In the background, Delta may have an increasingly visible union drive on its hands that could complicate its cost projections, though shareholders blessed a potential anti-union campaign by voting down a proposal at its recent annual meeting asking the company remain neutral on the matter.
United Airlines (July 18)
The rumblings of softer domestic demand aren’t expected to rattle United as much as some of its competitors.
“Airlines that are most exposed to international, corporate, and premium revenue segments should continue to outperform,” wrote Deutsche Bank analyst Michael Linenberg in a note to clients this week.

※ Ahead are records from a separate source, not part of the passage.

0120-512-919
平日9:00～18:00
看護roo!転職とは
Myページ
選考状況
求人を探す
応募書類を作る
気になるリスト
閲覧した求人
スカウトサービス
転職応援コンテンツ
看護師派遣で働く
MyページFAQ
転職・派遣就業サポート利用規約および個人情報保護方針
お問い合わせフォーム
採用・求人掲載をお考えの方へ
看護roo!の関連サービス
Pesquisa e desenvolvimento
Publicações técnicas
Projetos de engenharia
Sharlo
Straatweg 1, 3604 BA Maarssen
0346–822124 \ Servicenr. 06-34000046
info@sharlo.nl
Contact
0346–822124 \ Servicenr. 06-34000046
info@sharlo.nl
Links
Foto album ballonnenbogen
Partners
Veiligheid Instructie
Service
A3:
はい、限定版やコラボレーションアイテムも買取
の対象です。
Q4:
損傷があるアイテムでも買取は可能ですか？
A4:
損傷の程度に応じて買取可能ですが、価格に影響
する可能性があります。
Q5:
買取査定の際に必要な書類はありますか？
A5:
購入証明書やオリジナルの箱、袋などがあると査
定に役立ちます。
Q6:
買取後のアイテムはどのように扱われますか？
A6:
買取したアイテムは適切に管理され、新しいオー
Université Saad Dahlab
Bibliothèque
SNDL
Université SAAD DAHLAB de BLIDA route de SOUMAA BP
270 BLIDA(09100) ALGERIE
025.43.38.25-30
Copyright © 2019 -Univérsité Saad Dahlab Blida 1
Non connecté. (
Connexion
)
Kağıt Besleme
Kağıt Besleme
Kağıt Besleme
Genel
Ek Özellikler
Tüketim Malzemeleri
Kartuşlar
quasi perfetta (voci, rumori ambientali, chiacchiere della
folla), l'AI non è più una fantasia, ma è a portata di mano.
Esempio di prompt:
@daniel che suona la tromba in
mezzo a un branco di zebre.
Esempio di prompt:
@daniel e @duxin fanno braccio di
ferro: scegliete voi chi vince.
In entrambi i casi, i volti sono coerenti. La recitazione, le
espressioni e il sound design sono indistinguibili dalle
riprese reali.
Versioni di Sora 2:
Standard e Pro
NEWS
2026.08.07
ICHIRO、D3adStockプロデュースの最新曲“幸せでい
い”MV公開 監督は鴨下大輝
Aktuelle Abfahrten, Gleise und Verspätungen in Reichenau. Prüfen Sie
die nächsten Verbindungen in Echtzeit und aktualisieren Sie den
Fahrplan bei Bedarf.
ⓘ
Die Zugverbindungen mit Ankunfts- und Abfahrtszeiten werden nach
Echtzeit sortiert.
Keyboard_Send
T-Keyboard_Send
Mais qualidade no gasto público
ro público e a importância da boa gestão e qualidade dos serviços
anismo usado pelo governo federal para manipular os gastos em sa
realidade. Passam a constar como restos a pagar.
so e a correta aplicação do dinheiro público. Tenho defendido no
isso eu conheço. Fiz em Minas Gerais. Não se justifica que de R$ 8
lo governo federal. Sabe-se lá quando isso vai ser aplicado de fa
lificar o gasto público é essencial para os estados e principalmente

That group includes United, which made about 40% of its passenger revenue from international flights last year, according to its most recent annual report.
Last month, United CEO Scott Kirby even went so far as to say that airlines that don’t prioritize comfortable, high-priced air travel are stuck in an unsustainable corner of the industry and will go out of business soon.
Southwest Airlines (July 25)
Southwest is probably about to deliver some bad news when it presents earnings later this month. Just last month, the airline lowered its guidance for the quarter. Even though it expects record passenger traffic, it can’t quite get revenue growth to match up: “Complexities in adapting its revenue management to current booking patterns in this dynamic environment” is how the company put it.
If investors can’t get a happy ending to the quarter, they should at least be able to expect some action scenes. A proxy fight is brewing between the carrier and the hedge fund Elliott Management, which took an 11% stake in Southwest and is pushing for big changes to the company’s management and strategy. In response, Southwest adopted a “poison pill” to dilute Elliott’s shares if it tries to seize more control.
With management digging in its heels, Elliott has promised to make its case directly to Southwest’s shareholders. Expect the company to have something to say about that.
Alaska Airlines (Date TBD)
With the January mid-air door plug blowout aboard one of its 737 Max 9s increasingly in the rearview mirror, Alaska will likely be focusing on its steadily improving performance and an update on its merger with Hawaiian Airlines. (Reuters reports that it even sent the plane back to Boeing last month and will be replacing it with a different model — the 737 Max 10). Though Alaska is seeking to dismiss a class action suit seeking to block the tie-up, a potential challenge from the Justice Department could prove a bigger hurdle. In May, the carriers said in a securities filing that they expect the government to determine whether it will move to halt the merger by August 7. Management might be tight-lipped about where that process stands, but expect it to come up on the earnings call anyway.
JetBlue Airways (Date TBD)
Speaking of mergers, JetBlue has been trying to move past the “three years of distraction” it suffered in trying and failing to merge with Spirit Airlines. Though the breakup left JetBlue with some cash on its hands, it’s trying to make up for lost time and the dashed hopes of the revenue it would have gotten from being a bigger player. Just last month, the company announced a demand-stimulating move to eliminate carry-on fees for its cheapest fares. Expect more strategy updates when JetBlue presents earnings later this summer.
American Airlines (Date TBD)
American Airlines should be in as plum a position as Delta and United, but it’s facing a number of challenges, from a potential flight attendant strike to disgruntled business-class flyers and a related search for a new chief commercial officer. Though problems seem to be mounting, expect CEO Robert Isom to assure investors that the carrier is digging itself out of its hole.
Spirit Airlines (Date TBD)
It’s all bad here. The company has a bunch of debt coming due just as it has to figure out a future on its own post-JetBlue. Wide (and denied) speculation about a potential default continues apace. The carrier is in survival mode, so management will likely be in heavy spin mode trying to dispel fears about its future.